Set down, character for character, the lines in the entries below that run from the line with "Forecast By 2032" to the line with "<strong>Paper Coating Materials", including both of those lines and nothing else.

···

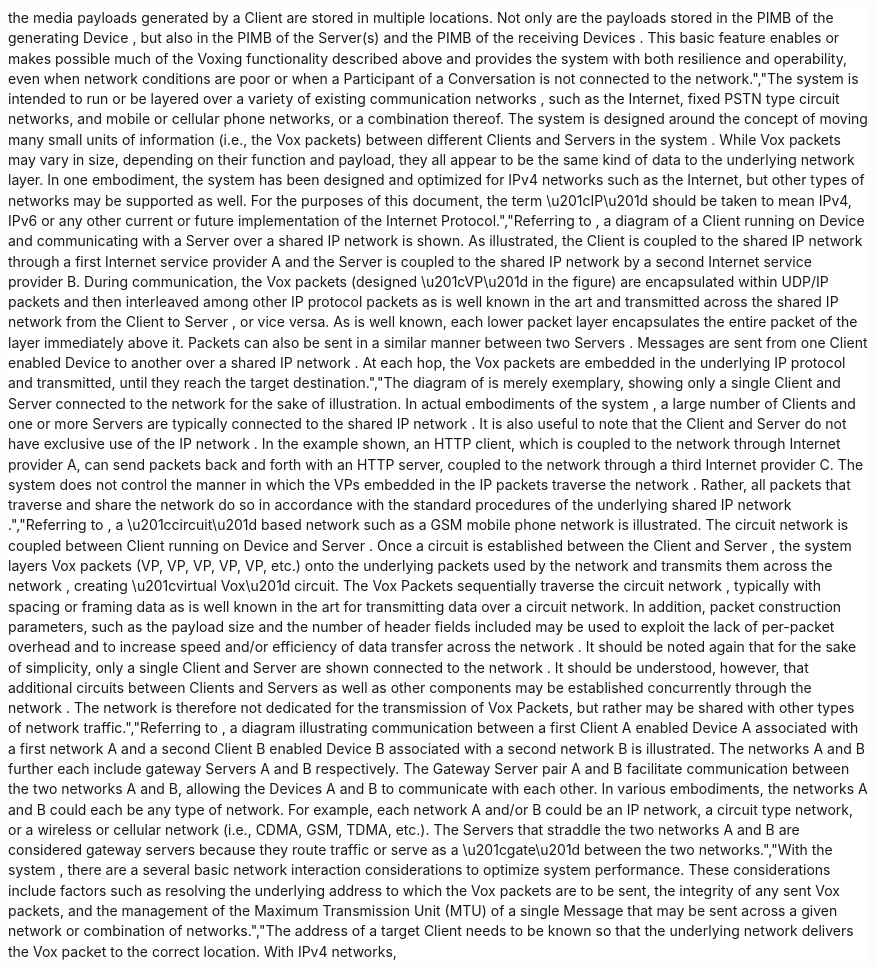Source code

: the media payloads generated by a Client  are stored in multiple locations. Not only are the payloads stored in the PIMB  of the generating Device , but also in the PIMB  of the Server(s)  and the PIMB  of the receiving Devices . This basic feature enables or makes possible much of the Voxing functionality described above and provides the system  with both resilience and operability, even when network conditions are poor or when a Participant of a Conversation is not connected to the network.","The system  is intended to run or be layered over a variety of existing communication networks , such as the Internet, fixed PSTN type circuit networks, and mobile or cellular phone networks, or a combination thereof. The system  is designed around the concept of moving many small units of information (i.e., the Vox packets) between different Clients  and Servers  in the system . While Vox packets may vary in size, depending on their function and payload, they all appear to be the same kind of data to the underlying network layer. In one embodiment, the system  has been designed and optimized for IPv4 networks such as the Internet, but other types of networks may be supported as well. For the purposes of this document, the term \u201cIP\u201d should be taken to mean IPv4, IPv6 or any other current or future implementation of the Internet Protocol.","Referring to , a diagram of a Client  running on Device  and communicating with a Server  over a shared IP network  is shown. As illustrated, the Client  is coupled to the shared IP network  through a first Internet service provider A and the Server  is coupled to the shared IP network  by a second Internet service provider B. During communication, the Vox packets  (designed \u201cVP\u201d in the figure) are encapsulated within UDP\/IP packets and then interleaved among other IP protocol packets as is well known in the art and transmitted across the shared IP network  from the Client  to Server , or vice versa. As is well known, each lower packet layer encapsulates the entire packet of the layer immediately above it. Packets can also be sent in a similar manner between two Servers . Messages are sent from one Client  enabled Device  to another over a shared IP network . At each hop, the Vox packets  are embedded in the underlying IP protocol and transmitted, until they reach the target destination.","The diagram of  is merely exemplary, showing only a single Client  and Server  connected to the network  for the sake of illustration. In actual embodiments of the system , a large number of Clients  and one or more Servers  are typically connected to the shared IP network . It is also useful to note that the Client  and Server  do not have exclusive use of the IP network . In the example shown, an HTTP client, which is coupled to the network  through Internet provider A, can send packets back and forth with an HTTP server, coupled to the network  through a third Internet provider C. The system  does not control the manner in which the VPs embedded in the IP packets traverse the network . Rather, all packets that traverse and share the network  do so in accordance with the standard procedures of the underlying shared IP network .","Referring to , a \u201ccircuit\u201d based network  such as a GSM mobile phone network is illustrated. The circuit network  is coupled between Client  running on Device  and Server . Once a circuit is established between the Client  and Server , the system  layers Vox packets (VP, VP, VP, VP, VP, etc.) onto the underlying packets used by the network  and transmits them across the network , creating \u201cvirtual Vox\u201d circuit. The Vox Packets sequentially traverse the circuit network , typically with spacing or framing data as is well known in the art for transmitting data over a circuit network. In addition, packet construction parameters, such as the payload size and the number of header fields included may be used to exploit the lack of per-packet overhead and to increase speed and\/or efficiency of data transfer across the network . It should be noted again that for the sake of simplicity, only a single Client  and Server  are shown connected to the network . It should be understood, however, that additional circuits between Clients  and Servers  as well as other components may be established concurrently through the network . The network  is therefore not dedicated for the transmission of Vox Packets, but rather may be shared with other types of network traffic.","Referring to , a diagram illustrating communication between a first Client A enabled Device A associated with a first network A and a second Client B enabled Device B associated with a second network B is illustrated. The networks A and B further each include gateway Servers A and B respectively. The Gateway Server pair A and B facilitate communication between the two networks A and B, allowing the Devices A and B to communicate with each other. In various embodiments, the networks A and B could each be any type of network. For example, each network A and\/or B could be an IP network, a circuit type network, or a wireless or cellular network (i.e., CDMA, GSM, TDMA, etc.). The Servers  that straddle the two networks A and B are considered gateway servers because they route traffic or serve as a \u201cgate\u201d between the two networks.","With the system , there are a several basic network interaction considerations to optimize system performance. These considerations include factors such as resolving the underlying address to which the Vox packets  are to be sent, the integrity of any sent Vox packets, and the management of the Maximum Transmission Unit (MTU) of a single Message that may be sent across a given network or combination of networks.","The address of a target Client  needs to be known so that the underlying network delivers the Vox packet  to the correct location. With IPv4 networks,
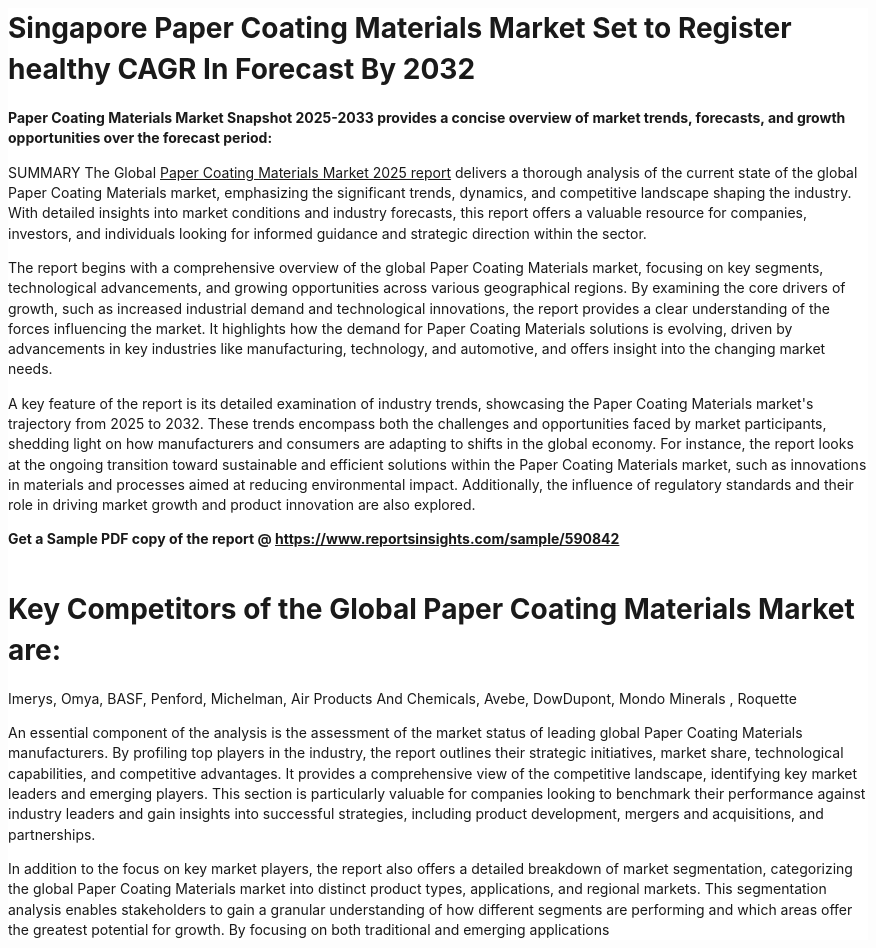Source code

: # Singapore Paper Coating Materials Market Set to Register healthy CAGR In Forecast By 2032

<strong>Paper Coating Materials Market Snapshot 2025-2033 provides a concise overview of market trends, forecasts, and growth opportunities over the forecast period:</strong>

SUMMARY The Global <a href=https://www.reportsinsights.com/sample/590842>Paper Coating Materials Market 2025 report</a> delivers a thorough analysis of the current state of the global Paper Coating Materials market, emphasizing the significant trends, dynamics, and competitive landscape shaping the industry. With detailed insights into market conditions and industry forecasts, this report offers a valuable resource for companies, investors, and individuals looking for informed guidance and strategic direction within the sector.

The report begins with a comprehensive overview of the global Paper Coating Materials market, focusing on key segments, technological advancements, and growing opportunities across various geographical regions. By examining the core drivers of growth, such as increased industrial demand and technological innovations, the report provides a clear understanding of the forces influencing the market. It highlights how the demand for Paper Coating Materials solutions is evolving, driven by advancements in key industries like manufacturing, technology, and automotive, and offers insight into the changing market needs.

A key feature of the report is its detailed examination of industry trends, showcasing the Paper Coating Materials market's trajectory from 2025 to 2032. These trends encompass both the challenges and opportunities faced by market participants, shedding light on how manufacturers and consumers are adapting to shifts in the global economy. For instance, the report looks at the ongoing transition toward sustainable and efficient solutions within the Paper Coating Materials market, such as innovations in materials and processes aimed at reducing environmental impact. Additionally, the influence of regulatory standards and their role in driving market growth and product innovation are also explored.

<strong>Get a Sample PDF copy of the report @ <a href=https://www.reportsinsights.com/sample/590842>https://www.reportsinsights.com/sample/590842</a></strong>

# <strong>Key Competitors of the Global Paper Coating Materials Market are:</strong>

Imerys, Omya, BASF, Penford, Michelman, Air Products And Chemicals, Avebe, DowDupont, Mondo Minerals , Roquette

An essential component of the analysis is the assessment of the market status of leading global Paper Coating Materials manufacturers. By profiling top players in the industry, the report outlines their strategic initiatives, market share, technological capabilities, and competitive advantages. It provides a comprehensive view of the competitive landscape, identifying key market leaders and emerging players. This section is particularly valuable for companies looking to benchmark their performance against industry leaders and gain insights into successful strategies, including product development, mergers and acquisitions, and partnerships.

In addition to the focus on key market players, the report also offers a detailed breakdown of market segmentation, categorizing the global Paper Coating Materials market into distinct product types, applications, and regional markets. This segmentation analysis enables stakeholders to gain a granular understanding of how different segments are performing and which areas offer the greatest potential for growth. By focusing on both traditional and emerging applications
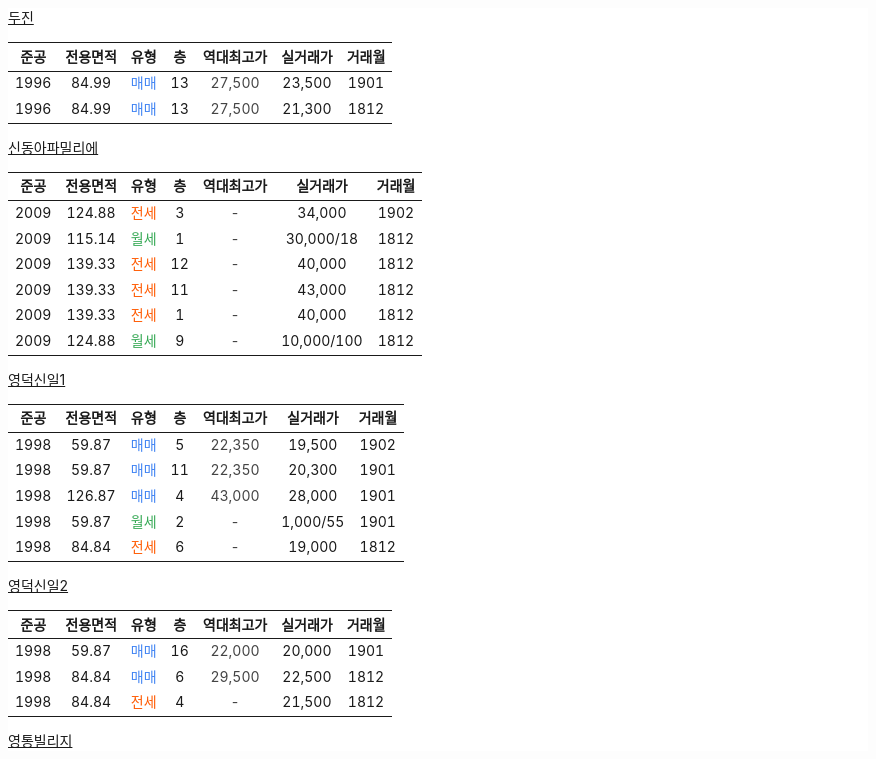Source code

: [두진](https://search.naver.com/search.naver?query=%EA%B2%BD%EA%B8%B0%EB%8F%84+%EC%9A%A9%EC%9D%B8%EC%8B%9C+%EA%B8%B0%ED%9D%A5%EA%B5%AC+%EC%98%81%EB%8D%95%EB%8F%99+%EB%91%90%EC%A7%84)

|준공|전용면적|유형|층|역대최고가|실거래가|거래월|
|:---:|:---:|:---:|:---:|:---:|:---:|:---:|
|1996|84.99|<span style="color:#4285f3">매매</span>|13|<span style="color:#444444">27,500</span>|23,500|1901|
|1996|84.99|<span style="color:#4285f3">매매</span>|13|<span style="color:#444444">27,500</span>|21,300|1812|

[신동아파밀리에](https://search.naver.com/search.naver?query=%EA%B2%BD%EA%B8%B0%EB%8F%84+%EC%9A%A9%EC%9D%B8%EC%8B%9C+%EA%B8%B0%ED%9D%A5%EA%B5%AC+%EC%98%81%EB%8D%95%EB%8F%99+%EC%8B%A0%EB%8F%99%EC%95%84%ED%8C%8C%EB%B0%80%EB%A6%AC%EC%97%90)

|준공|전용면적|유형|층|역대최고가|실거래가|거래월|
|:---:|:---:|:---:|:---:|:---:|:---:|:---:|
|2009|124.88|<span style="color:#ff5a00">전세</span>|3|<span style="color:#444444">-</span>|34,000|1902|
|2009|115.14|<span style="color:#34a853">월세</span>|1|<span style="color:#444444">-</span>|30,000/18|1812|
|2009|139.33|<span style="color:#ff5a00">전세</span>|12|<span style="color:#444444">-</span>|40,000|1812|
|2009|139.33|<span style="color:#ff5a00">전세</span>|11|<span style="color:#444444">-</span>|43,000|1812|
|2009|139.33|<span style="color:#ff5a00">전세</span>|1|<span style="color:#444444">-</span>|40,000|1812|
|2009|124.88|<span style="color:#34a853">월세</span>|9|<span style="color:#444444">-</span>|10,000/100|1812|

[영덕신일1](https://search.naver.com/search.naver?query=%EA%B2%BD%EA%B8%B0%EB%8F%84+%EC%9A%A9%EC%9D%B8%EC%8B%9C+%EA%B8%B0%ED%9D%A5%EA%B5%AC+%EC%98%81%EB%8D%95%EB%8F%99+%EC%98%81%EB%8D%95%EC%8B%A0%EC%9D%BC1)

|준공|전용면적|유형|층|역대최고가|실거래가|거래월|
|:---:|:---:|:---:|:---:|:---:|:---:|:---:|
|1998|59.87|<span style="color:#4285f3">매매</span>|5|<span style="color:#444444">22,350</span>|19,500|1902|
|1998|59.87|<span style="color:#4285f3">매매</span>|11|<span style="color:#444444">22,350</span>|20,300|1901|
|1998|126.87|<span style="color:#4285f3">매매</span>|4|<span style="color:#444444">43,000</span>|28,000|1901|
|1998|59.87|<span style="color:#34a853">월세</span>|2|<span style="color:#444444">-</span>|1,000/55|1901|
|1998|84.84|<span style="color:#ff5a00">전세</span>|6|<span style="color:#444444">-</span>|19,000|1812|

[영덕신일2](https://search.naver.com/search.naver?query=%EA%B2%BD%EA%B8%B0%EB%8F%84+%EC%9A%A9%EC%9D%B8%EC%8B%9C+%EA%B8%B0%ED%9D%A5%EA%B5%AC+%EC%98%81%EB%8D%95%EB%8F%99+%EC%98%81%EB%8D%95%EC%8B%A0%EC%9D%BC2)

|준공|전용면적|유형|층|역대최고가|실거래가|거래월|
|:---:|:---:|:---:|:---:|:---:|:---:|:---:|
|1998|59.87|<span style="color:#4285f3">매매</span>|16|<span style="color:#444444">22,000</span>|20,000|1901|
|1998|84.84|<span style="color:#4285f3">매매</span>|6|<span style="color:#444444">29,500</span>|22,500|1812|
|1998|84.84|<span style="color:#ff5a00">전세</span>|4|<span style="color:#444444">-</span>|21,500|1812|

[영통빌리지](https://search.naver.com/search.naver?query=%EA%B2%BD%EA%B8%B0%EB%8F%84+%EC%9A%A9%EC%9D%B8%EC%8B%9C+%EA%B8%B0%ED%9D%A5%EA%B5%AC+%EC%98%81%EB%8D%95%EB%8F%99+%EC%98%81%ED%86%B5%EB%B9%8C%EB%A6%AC%EC%A7%80)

···

■ **Solved problem**:
: # Singapore Paper Coating Materials Market Set to Register healthy CAGR In Forecast By 2032

<strong>Paper Coating Materials Market Snapshot 2025-2033 provides a concise overview of market trends, forecasts, and growth opportunities over the forecast period:</strong>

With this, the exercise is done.